Payroll enhancements have been added to the SuitePeople HR module, enabling users to create role-based onboarding checklists amd manage deductions such as pension contributions.

The impact of the pandemic

Despite the slew of new functionality additions, Goldberg said the pandemic hasn’t “dramatically” changed NetSuite’s product roadmap. But he emphasised that “productivity is as good as ever” and “Zoom meetings are nothing new”.

But within NetSuite’s SuitePeople HR module, the company incorporated coronavirus test results within its case management record. Goldberg also highlighted the importance of performance tracking and employee engagement tools for managing people working remotely.

The pandemic changed how the users engage with the software, “It’s always been financials that get implemented first, but it’s the follow on things that have changed,” said Goldberg. “For those where commerce isn’t critical, the focus is the people, and getting a better handle of SuitePeople.”

Suite customers

During a question and answer session with analysts, Goldberg highlighted examples where customers made successful business pivots during the pandemic, such as companies producing protective equipment that switched to selling direct to the consumer.

He even namechecked video conferencing platform Zoom as a customer “using NetSuite to propel their growth”.

Closer to home, specialist food company Unisnacks, which supplies food and beverage products to major supermarkets like Asda, Tesco and Sainsbury’s, credited SuiteSuccess in helping it operate a complex distribution network, manage inventory, and obtain a complete view of each part of the business” 

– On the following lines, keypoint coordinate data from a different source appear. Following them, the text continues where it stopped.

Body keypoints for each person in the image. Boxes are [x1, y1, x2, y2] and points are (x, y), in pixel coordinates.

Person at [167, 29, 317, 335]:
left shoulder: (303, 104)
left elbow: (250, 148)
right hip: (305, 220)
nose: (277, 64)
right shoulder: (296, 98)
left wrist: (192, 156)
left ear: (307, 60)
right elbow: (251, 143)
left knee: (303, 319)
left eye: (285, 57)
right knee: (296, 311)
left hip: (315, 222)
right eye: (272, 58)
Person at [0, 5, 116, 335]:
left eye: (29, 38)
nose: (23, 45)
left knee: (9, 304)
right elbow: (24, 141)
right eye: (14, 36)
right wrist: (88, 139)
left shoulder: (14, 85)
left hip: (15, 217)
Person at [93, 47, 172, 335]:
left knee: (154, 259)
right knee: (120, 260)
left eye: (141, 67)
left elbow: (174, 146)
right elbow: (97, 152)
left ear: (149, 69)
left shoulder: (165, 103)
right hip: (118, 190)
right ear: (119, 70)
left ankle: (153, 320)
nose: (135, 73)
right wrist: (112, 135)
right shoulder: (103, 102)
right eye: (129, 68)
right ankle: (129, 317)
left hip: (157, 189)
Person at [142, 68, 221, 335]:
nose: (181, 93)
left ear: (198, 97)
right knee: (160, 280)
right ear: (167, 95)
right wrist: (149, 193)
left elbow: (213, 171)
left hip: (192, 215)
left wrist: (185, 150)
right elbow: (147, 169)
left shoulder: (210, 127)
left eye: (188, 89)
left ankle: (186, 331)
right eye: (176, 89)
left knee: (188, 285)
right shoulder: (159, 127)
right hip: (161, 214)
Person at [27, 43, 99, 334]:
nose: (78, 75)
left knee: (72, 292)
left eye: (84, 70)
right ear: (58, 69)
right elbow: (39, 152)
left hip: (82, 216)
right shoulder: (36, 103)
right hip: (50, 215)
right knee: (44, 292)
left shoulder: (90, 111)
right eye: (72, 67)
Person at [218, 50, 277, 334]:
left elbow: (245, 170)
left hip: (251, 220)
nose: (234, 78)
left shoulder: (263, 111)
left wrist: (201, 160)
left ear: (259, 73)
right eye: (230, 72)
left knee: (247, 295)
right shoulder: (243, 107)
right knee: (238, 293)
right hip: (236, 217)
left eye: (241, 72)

Meanwhile, RSM UK has just announced that it has become the first European partner to join NetSuite’s business process optimisation (BPO) programme.

Dealing with the competitive landscape

With Sage, Advanced and Access all tussling for mid-market software investment, the landscape is getting competitive. But NetSuite doesn’t plan on diverging from their current offering.

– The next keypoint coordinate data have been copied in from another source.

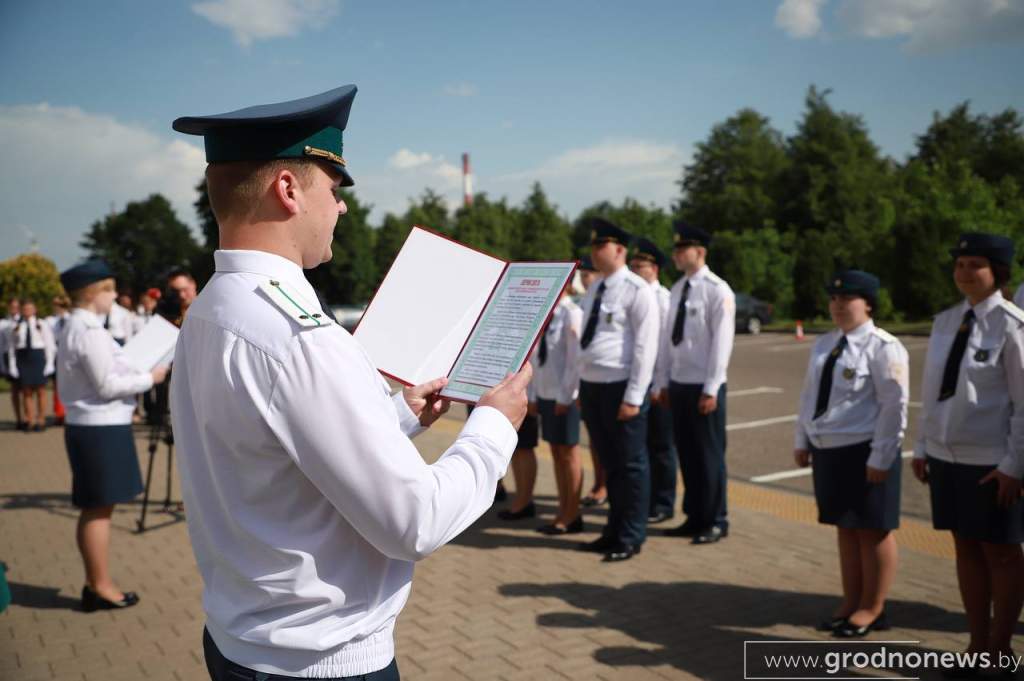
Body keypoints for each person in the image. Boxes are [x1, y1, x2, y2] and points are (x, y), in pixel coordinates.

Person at [170, 85, 530, 681]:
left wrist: (403, 414)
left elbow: (280, 455)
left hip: (242, 640)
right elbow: (413, 522)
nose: (340, 209)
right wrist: (496, 423)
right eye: (333, 190)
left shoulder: (212, 308)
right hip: (320, 660)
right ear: (288, 191)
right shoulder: (302, 336)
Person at [912, 233, 1024, 675]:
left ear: (997, 271)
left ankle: (1000, 651)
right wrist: (922, 446)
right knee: (966, 550)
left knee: (1002, 554)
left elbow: (1023, 404)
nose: (963, 272)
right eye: (959, 264)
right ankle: (977, 648)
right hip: (946, 459)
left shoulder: (1013, 326)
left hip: (993, 463)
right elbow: (930, 394)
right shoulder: (946, 322)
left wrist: (1015, 465)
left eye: (974, 264)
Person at [793, 270, 909, 638]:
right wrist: (802, 438)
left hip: (865, 451)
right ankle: (851, 600)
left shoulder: (883, 346)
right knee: (846, 529)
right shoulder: (825, 344)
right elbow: (809, 396)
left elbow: (894, 407)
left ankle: (873, 607)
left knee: (873, 531)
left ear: (868, 303)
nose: (839, 305)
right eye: (834, 299)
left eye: (848, 299)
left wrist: (881, 457)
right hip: (830, 450)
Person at [56, 259, 168, 611]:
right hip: (98, 424)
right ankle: (99, 585)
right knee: (98, 510)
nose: (116, 296)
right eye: (111, 290)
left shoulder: (83, 326)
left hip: (96, 425)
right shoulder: (87, 330)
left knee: (97, 507)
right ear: (95, 293)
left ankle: (97, 582)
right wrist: (150, 379)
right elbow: (106, 385)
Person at [576, 217, 659, 562]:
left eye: (601, 246)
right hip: (593, 386)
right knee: (609, 464)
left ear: (620, 250)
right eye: (593, 246)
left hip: (620, 387)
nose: (595, 252)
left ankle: (631, 535)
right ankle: (612, 530)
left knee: (630, 465)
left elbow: (645, 347)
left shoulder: (637, 290)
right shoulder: (596, 288)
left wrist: (634, 397)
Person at [655, 222, 735, 545]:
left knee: (709, 456)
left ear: (699, 252)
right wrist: (663, 381)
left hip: (703, 385)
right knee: (687, 454)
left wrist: (712, 387)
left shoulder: (717, 290)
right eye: (675, 249)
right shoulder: (677, 289)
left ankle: (716, 519)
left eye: (681, 249)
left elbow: (722, 343)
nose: (675, 254)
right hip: (679, 383)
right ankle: (695, 515)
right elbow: (666, 342)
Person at [629, 237, 678, 525]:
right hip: (638, 381)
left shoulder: (664, 300)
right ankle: (645, 499)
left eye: (641, 265)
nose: (636, 270)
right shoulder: (635, 296)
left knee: (661, 446)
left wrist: (661, 385)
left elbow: (665, 348)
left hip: (658, 383)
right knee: (642, 446)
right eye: (633, 266)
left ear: (655, 268)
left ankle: (663, 502)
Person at [533, 274, 585, 534]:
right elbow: (535, 357)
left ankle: (572, 514)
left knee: (569, 454)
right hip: (546, 394)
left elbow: (575, 362)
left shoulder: (572, 313)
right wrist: (534, 396)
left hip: (564, 397)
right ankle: (562, 510)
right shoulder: (546, 313)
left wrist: (566, 397)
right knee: (556, 453)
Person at [575, 255, 607, 508]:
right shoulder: (583, 302)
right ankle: (599, 483)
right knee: (595, 439)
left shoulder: (600, 301)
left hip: (607, 381)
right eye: (583, 275)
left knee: (605, 441)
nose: (585, 280)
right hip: (586, 380)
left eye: (588, 274)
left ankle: (604, 485)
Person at [7, 299, 56, 432]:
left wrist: (50, 363)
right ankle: (30, 419)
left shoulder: (41, 324)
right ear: (22, 311)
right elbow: (11, 347)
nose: (28, 311)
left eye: (30, 309)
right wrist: (12, 365)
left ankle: (41, 419)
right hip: (23, 358)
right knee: (26, 391)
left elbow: (49, 344)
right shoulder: (16, 326)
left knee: (41, 391)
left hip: (38, 357)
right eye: (25, 309)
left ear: (34, 310)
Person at [47, 296, 72, 425]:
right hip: (57, 353)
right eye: (56, 305)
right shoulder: (50, 321)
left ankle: (69, 412)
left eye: (62, 305)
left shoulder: (72, 319)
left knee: (71, 383)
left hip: (70, 353)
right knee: (58, 385)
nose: (59, 308)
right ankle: (59, 413)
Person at [1, 297, 24, 428]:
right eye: (12, 307)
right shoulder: (4, 323)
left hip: (24, 357)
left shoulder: (26, 320)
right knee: (15, 390)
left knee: (27, 389)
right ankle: (19, 419)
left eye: (17, 307)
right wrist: (2, 365)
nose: (15, 309)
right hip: (9, 357)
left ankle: (28, 417)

“We believe our differentiation is the Suite – it’s all in one place… We’re doubling down on that,” said Goldberg. He added that for a company of its established stature, new capability is “measured in years, not months”.  

Oracle and NetSuite alignment

Goldberg also hinted at some “convergence with [Oracle’s] Redwood design” where appropriate. Since Oracle’s $7bn acquisition of NetSuite users and analysts have naturally anticipated more alignment between the two, which looks to be more likely as the parent group rolls out its latest version.

Goldberg said he and his colleagues were “huge fans of the Redwood design” and said that they are in the process of retooling their own user experience.  But he added that Oracle and NetSuite serve difference customers,  and will tailor their applications to suit.

What’s next?

The NetSuite co-founder conceded that his “crystal ball has lost power”, but despite the pandemic gloom Goldberg is still optimistic for the future and the prospect of business transformation and formation.

“There are definitely businesses that are suffering and are not going to make it. But generally, you see a thousand flowers bloom.”